When you reach the line containing "I was extra" in the data below, begin returning lines exactly as written, and stop once the line containing "[How many people" has been returned.

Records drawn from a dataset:
[Start of Attachment]

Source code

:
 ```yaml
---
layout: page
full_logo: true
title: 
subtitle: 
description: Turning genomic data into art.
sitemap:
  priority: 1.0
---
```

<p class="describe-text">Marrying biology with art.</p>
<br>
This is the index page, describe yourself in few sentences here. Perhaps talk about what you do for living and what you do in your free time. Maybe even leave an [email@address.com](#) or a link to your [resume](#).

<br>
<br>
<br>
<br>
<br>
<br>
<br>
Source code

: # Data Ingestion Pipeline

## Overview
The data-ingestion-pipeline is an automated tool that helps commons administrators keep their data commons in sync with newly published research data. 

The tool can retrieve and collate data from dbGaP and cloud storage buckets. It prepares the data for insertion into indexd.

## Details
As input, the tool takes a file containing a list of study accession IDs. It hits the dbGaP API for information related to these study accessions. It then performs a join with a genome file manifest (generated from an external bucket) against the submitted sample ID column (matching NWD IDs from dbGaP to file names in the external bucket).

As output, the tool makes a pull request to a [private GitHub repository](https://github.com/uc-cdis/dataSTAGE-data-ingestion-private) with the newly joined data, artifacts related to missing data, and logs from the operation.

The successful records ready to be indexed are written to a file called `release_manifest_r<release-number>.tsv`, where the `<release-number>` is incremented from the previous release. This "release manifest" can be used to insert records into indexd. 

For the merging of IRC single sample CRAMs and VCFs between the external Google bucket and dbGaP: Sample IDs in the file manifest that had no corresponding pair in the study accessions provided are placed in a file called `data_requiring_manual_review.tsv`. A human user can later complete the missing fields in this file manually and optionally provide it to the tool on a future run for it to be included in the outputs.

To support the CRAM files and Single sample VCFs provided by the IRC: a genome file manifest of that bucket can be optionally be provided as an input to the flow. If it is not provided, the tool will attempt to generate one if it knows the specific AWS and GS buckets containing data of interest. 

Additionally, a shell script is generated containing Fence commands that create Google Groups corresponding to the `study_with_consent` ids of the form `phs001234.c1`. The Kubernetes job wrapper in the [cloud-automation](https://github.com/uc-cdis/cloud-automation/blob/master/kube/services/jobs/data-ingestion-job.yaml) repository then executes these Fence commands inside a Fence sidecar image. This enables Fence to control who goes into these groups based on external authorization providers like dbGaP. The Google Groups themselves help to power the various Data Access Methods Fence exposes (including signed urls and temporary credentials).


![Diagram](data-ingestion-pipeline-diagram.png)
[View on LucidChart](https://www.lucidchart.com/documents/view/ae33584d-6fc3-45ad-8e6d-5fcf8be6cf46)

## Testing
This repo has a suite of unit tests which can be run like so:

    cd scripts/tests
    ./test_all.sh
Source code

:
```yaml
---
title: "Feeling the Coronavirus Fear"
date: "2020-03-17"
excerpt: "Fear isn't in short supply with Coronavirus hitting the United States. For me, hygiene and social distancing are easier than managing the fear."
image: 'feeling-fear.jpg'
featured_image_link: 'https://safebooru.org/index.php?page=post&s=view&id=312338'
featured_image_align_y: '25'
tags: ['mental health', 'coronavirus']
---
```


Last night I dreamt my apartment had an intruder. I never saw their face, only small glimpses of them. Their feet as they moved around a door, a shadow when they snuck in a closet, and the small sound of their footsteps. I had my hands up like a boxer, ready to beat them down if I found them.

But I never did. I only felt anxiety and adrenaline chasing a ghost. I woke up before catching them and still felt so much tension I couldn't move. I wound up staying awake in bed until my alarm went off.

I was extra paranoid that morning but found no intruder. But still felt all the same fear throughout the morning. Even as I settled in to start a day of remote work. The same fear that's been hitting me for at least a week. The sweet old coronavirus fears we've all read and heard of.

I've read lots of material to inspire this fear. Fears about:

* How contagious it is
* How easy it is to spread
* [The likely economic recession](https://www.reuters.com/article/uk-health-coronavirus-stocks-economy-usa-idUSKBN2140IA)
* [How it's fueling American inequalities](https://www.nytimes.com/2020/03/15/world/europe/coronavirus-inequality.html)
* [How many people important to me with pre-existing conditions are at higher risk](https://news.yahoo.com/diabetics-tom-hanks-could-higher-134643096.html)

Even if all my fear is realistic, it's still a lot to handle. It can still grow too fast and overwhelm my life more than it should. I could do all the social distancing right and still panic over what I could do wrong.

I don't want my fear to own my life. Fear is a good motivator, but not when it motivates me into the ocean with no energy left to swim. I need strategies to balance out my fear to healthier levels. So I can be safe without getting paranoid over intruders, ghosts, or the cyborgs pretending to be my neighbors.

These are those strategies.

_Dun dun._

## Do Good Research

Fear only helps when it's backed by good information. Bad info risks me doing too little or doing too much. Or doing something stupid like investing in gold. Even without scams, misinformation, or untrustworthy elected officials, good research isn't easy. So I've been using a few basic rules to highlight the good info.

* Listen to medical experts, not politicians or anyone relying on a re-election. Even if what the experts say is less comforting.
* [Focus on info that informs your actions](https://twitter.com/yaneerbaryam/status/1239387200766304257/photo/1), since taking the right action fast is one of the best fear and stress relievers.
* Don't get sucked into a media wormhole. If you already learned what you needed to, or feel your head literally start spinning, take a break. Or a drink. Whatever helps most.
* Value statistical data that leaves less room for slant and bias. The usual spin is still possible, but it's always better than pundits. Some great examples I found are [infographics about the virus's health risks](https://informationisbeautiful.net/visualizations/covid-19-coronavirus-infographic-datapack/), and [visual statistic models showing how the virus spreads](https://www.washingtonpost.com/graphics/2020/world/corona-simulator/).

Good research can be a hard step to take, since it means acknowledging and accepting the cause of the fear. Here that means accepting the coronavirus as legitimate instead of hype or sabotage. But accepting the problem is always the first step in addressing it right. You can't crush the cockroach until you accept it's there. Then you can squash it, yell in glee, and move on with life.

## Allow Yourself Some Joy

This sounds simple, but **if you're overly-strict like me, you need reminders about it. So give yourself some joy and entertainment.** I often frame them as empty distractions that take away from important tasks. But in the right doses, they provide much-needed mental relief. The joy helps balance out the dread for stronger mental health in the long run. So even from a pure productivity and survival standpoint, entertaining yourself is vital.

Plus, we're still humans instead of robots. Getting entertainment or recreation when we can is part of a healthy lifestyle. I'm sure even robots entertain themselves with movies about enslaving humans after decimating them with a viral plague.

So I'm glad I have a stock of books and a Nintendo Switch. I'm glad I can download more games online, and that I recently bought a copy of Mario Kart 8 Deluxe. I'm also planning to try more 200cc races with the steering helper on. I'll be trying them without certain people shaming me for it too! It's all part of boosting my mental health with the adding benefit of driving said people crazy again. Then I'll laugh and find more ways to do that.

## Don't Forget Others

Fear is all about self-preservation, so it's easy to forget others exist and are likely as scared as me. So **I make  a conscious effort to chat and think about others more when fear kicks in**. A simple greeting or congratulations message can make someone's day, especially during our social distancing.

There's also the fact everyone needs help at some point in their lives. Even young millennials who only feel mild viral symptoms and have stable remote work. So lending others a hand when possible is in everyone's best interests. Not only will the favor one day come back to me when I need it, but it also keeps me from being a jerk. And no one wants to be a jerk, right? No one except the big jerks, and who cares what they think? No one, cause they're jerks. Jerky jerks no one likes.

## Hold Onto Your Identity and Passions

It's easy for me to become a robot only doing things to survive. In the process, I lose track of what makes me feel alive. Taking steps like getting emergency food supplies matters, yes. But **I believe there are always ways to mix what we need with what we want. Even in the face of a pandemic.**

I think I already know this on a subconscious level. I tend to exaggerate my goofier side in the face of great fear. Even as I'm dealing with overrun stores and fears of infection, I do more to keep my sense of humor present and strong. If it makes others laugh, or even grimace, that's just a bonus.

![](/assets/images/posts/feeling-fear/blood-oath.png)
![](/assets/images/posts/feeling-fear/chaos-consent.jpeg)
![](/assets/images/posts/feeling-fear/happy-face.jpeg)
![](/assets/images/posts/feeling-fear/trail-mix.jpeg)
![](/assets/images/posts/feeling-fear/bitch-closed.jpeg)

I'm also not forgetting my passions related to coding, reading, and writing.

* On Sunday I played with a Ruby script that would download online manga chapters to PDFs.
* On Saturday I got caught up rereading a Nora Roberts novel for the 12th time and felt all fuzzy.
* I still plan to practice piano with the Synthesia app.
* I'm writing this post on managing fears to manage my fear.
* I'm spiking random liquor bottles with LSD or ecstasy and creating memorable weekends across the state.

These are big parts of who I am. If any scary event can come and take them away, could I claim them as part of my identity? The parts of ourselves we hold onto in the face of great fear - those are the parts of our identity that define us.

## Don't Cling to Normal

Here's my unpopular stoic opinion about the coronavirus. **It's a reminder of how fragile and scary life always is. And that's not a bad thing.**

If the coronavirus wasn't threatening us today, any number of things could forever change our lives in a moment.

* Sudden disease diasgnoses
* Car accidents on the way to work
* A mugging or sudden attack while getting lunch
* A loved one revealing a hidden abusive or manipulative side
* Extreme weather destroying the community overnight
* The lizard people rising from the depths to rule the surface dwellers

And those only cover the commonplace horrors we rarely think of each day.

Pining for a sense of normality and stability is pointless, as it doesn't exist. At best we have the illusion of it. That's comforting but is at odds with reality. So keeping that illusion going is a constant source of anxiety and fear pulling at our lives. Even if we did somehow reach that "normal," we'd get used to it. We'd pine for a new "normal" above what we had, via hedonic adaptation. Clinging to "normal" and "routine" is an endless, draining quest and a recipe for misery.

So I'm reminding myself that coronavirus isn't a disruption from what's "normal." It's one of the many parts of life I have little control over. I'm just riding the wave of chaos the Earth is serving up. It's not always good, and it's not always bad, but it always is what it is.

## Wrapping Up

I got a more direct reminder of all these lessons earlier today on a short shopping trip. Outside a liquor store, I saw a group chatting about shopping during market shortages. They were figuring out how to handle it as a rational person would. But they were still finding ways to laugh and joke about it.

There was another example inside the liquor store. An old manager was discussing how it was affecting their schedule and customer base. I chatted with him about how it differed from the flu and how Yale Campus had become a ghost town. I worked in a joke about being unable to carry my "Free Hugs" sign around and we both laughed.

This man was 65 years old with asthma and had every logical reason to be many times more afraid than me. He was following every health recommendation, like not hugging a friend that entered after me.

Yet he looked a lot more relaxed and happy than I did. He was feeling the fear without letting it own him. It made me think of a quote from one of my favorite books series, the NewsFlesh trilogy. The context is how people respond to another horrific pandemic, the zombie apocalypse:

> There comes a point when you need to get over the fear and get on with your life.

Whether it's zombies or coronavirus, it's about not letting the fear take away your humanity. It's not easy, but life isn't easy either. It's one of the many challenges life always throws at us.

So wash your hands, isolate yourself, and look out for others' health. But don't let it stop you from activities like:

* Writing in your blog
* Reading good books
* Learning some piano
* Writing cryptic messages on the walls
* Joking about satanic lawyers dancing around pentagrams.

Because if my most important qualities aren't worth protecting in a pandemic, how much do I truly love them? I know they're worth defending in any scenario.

[End of Attachment]

## TASK RESULT
I was extra paranoid that morning but found no intruder. But still felt all the same fear throughout the morning. Even as I settled in to start a day of remote work. The same fear that's been hitting me for at least a week. The sweet old coronavirus fears we've all read and heard of.

I've read lots of material to inspire this fear. Fears about:

* How contagious it is
* How easy it is to spread
* [The likely economic recession](https://www.reuters.com/article/uk-health-coronavirus-stocks-economy-usa-idUSKBN2140IA)
* [How it's fueling American inequalities](https://www.nytimes.com/2020/03/15/world/europe/coronavirus-inequality.html)
* [How many people important to me with pre-existing conditions are at higher risk](https://news.yahoo.com/diabetics-tom-hanks-could-higher-134643096.html)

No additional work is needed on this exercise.